#### READING TEXT ####

Click and drag on the canvas to seed chemical V (the activator) and watch patterns grow from your brush strokes. Select a preset from the bar to explore different pattern regimes, or tune the F and k sliders in real time. The entire simulation runs on your GPU via WebGPU compute shaders.

▸ Learn more about the Gray-Scott model

The Gray-Scott model is one of the most studied reaction-diffusion systems, first systematically explored by Pearson in his 1993 Science paper. He mapped the (F, k) parameter plane computationally and identified ~12 qualitatively distinct pattern regimes. The model has since become the canonical testbed for pattern formation, bifurcation theory, and nonlinear dynamics — essentially the hydrogen atom of reaction-diffusion systems.

The Gray-Scott System Two chemicals, one autocatalytic reaction

Two chemicals interact: U (substrate) and V (activator). U is continuously fed into the system from a reservoir; V is continuously removed. The core reaction U + 2V → 3V consumes substrate and self-amplifies activator. The interplay between diffusion, reaction, feed, and removal creates spontaneous pattern formation — a Turing instability.

▸ Learn more about the equations

The equations: du/dt = Du∇²u − uv² + F(1−u) and dv/dt = Dv∇²v + uv² − (F+k)v. The condition Du > Dv (substrate diffuses faster than activator) is the essential ingredient for pattern formation — long-range inhibition combined with short-range activation. The feed rate F replenishes U from a reservoir held at u=1; the kill rate k removes V.

#### DATA ####

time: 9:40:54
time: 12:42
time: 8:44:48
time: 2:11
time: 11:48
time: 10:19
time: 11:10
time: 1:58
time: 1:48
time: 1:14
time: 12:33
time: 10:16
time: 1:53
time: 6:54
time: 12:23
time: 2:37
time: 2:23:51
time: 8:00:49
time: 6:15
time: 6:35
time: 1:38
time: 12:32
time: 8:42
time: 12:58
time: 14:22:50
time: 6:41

####

### YOUR INSTRUCTIONS
Continue the text on the Gray-Scott reaction-diffusion model above, starting after its final sentence about the feed and kill rates.

### EXPECTED ANSWER
Presets & Pattern Types 12 regimes in the (F, k) parameter space
Spots / Solitons Isolated blobs that persist indefinitely — stable soliton solutions.
Pulsating solitons Spots that oscillate in size, near a Hopf bifurcation.
Worms Elongated filaments that crawl and avoid each other.
Mazes Labyrinthine stripe networks that coarsen slowly over time.
Holes Dark holes in a bright background — the topological dual of spots.
Chaos Disordered, constantly changing — no long-time regularity despite deterministic dynamics.
Waves Traveling wavefronts that propagate across the domain.
U-Skate World Exotic moving structures — named after a region in Pearson’s phase diagram.
▸ Learn more about the parameter space

The (F, k) plane is crossed by several codimension-1 bifurcation curves (saddle-node, Turing, Hopf). Small changes in F or k can push the system across a bifurcation, producing qualitatively different behavior. Try dragging the F slider while the simulation runs to see live transitions between regimes.

Brush Painting Seed patterns by clicking and dragging

Click and drag on the canvas to paint activator (V) onto the field. The brush sets u=0.5, v=0.5 in a circular area. Brush size is adjustable with the slider. Use Clear to reset to a blank field (u=1, v=0) for free-form painting. Use Reset to reload the current preset’s seed pattern.

Controls & Parameters Tune the simulation in real time
F (feed rate) How fast U is replenished. Higher F → more substrate → different pattern behavior.
k (kill rate) How fast V is removed. Higher k → V dies faster → patterns may shrink or vanish.
Speed (substeps) Number of simulation steps per frame. Higher = faster evolution.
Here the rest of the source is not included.